EXERCISE: Repeat every record exactly, but keep images out of the copy.

-------- GIVEN ENTRIES --------

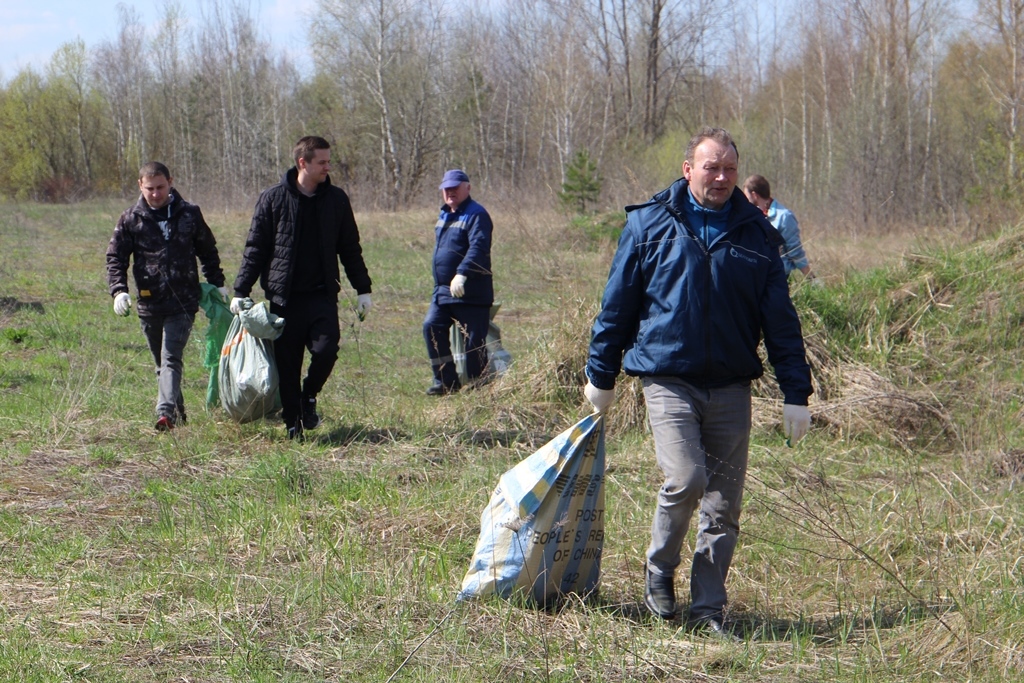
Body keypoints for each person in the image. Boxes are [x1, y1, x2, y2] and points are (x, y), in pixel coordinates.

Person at [583, 127, 813, 637]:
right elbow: (617, 306)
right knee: (686, 479)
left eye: (730, 168)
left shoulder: (758, 235)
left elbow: (780, 320)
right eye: (712, 167)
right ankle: (659, 570)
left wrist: (796, 392)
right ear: (688, 169)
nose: (722, 177)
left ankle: (708, 607)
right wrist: (601, 374)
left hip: (731, 384)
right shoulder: (649, 225)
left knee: (725, 504)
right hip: (667, 377)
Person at [231, 136, 373, 440]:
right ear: (303, 163)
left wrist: (363, 289)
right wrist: (240, 290)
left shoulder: (336, 200)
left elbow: (350, 248)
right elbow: (255, 247)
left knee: (326, 349)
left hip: (322, 295)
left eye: (328, 161)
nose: (328, 167)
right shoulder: (272, 199)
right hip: (284, 298)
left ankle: (310, 396)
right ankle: (293, 423)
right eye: (321, 162)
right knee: (288, 363)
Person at [106, 161, 229, 431]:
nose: (155, 193)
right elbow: (116, 257)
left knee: (171, 357)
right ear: (140, 185)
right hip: (149, 302)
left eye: (160, 187)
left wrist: (217, 283)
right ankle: (178, 415)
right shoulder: (130, 219)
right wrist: (119, 290)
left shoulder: (189, 214)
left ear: (170, 182)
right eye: (149, 188)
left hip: (184, 301)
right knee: (161, 363)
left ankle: (164, 413)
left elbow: (207, 250)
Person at [422, 169, 494, 395]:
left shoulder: (477, 214)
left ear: (468, 188)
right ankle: (446, 381)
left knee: (473, 343)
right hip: (443, 292)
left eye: (455, 187)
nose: (450, 192)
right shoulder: (444, 214)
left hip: (471, 292)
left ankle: (478, 384)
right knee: (432, 327)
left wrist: (462, 273)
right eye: (447, 188)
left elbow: (479, 248)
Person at [742, 174, 817, 280]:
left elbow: (795, 251)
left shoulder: (784, 217)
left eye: (746, 196)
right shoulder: (752, 217)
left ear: (754, 195)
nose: (745, 200)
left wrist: (811, 278)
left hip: (777, 277)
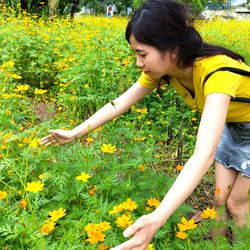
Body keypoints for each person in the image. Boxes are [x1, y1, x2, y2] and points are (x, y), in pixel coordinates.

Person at [40, 0, 250, 249]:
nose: (139, 63)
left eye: (142, 54)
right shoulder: (166, 69)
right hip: (232, 127)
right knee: (218, 200)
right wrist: (75, 132)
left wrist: (156, 218)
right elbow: (120, 103)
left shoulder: (218, 73)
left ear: (172, 49)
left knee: (237, 205)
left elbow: (202, 155)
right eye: (136, 54)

--------

REPLY:
Body keypoints for each person in the image. Boxes are [x1, y1, x2, y2] and points are (x, y), in pixel coordinates.

Person at [583, 127, 813, 637]:
right elbow: (617, 306)
right knee: (686, 479)
left eye: (730, 168)
left shoulder: (758, 235)
left elbow: (780, 320)
right eye: (712, 167)
right ankle: (659, 570)
left wrist: (796, 392)
right ear: (688, 169)
nose: (722, 177)
left ankle: (708, 607)
right wrist: (601, 374)
left hip: (731, 384)
right shoulder: (649, 225)
left knee: (725, 504)
right hip: (667, 377)
Person at [231, 136, 373, 440]:
right ear: (303, 163)
left wrist: (363, 289)
right wrist: (240, 290)
left shoulder: (336, 200)
left elbow: (350, 248)
right elbow: (255, 247)
left knee: (326, 349)
left hip: (322, 295)
left eye: (328, 161)
nose: (328, 167)
right shoulder: (272, 199)
right hip: (284, 298)
left ankle: (310, 396)
right ankle: (293, 423)
right eye: (321, 162)
right knee: (288, 363)
Person at [106, 161, 229, 431]:
nose: (155, 193)
right elbow: (116, 257)
left knee: (171, 357)
right ear: (140, 185)
right hip: (149, 302)
left eye: (160, 187)
left wrist: (217, 283)
right ankle: (178, 415)
right shoulder: (130, 219)
right wrist: (119, 290)
left shoulder: (189, 214)
left ear: (170, 182)
right eye: (149, 188)
left hip: (184, 301)
right knee: (161, 363)
left ankle: (164, 413)
left elbow: (207, 250)
Person at [422, 169, 494, 395]:
left shoulder: (477, 214)
left ear: (468, 188)
right ankle: (446, 381)
left knee: (473, 343)
right hip: (443, 292)
left eye: (455, 187)
nose: (450, 192)
right shoulder: (444, 214)
left hip: (471, 292)
left ankle: (478, 384)
right knee: (432, 327)
left wrist: (462, 273)
right eye: (447, 188)
left elbow: (479, 248)
Person at [742, 174, 817, 280]:
left elbow: (795, 251)
left shoulder: (784, 217)
left eye: (746, 196)
right shoulder: (752, 217)
left ear: (754, 195)
nose: (745, 200)
left wrist: (811, 278)
left hip: (777, 277)
Body keypoints for each person in the image. Boxes are [x1, y1, x2, y2] and points are (x, y), in pixel coordinates.

Person at [40, 0, 250, 249]:
nose: (139, 63)
left eye: (142, 54)
right shoulder: (166, 69)
right hip: (232, 127)
right knee: (218, 200)
right wrist: (75, 132)
left wrist: (156, 218)
right elbow: (120, 103)
left shoulder: (218, 73)
left ear: (172, 49)
left knee: (237, 205)
left elbow: (202, 155)
right eye: (136, 54)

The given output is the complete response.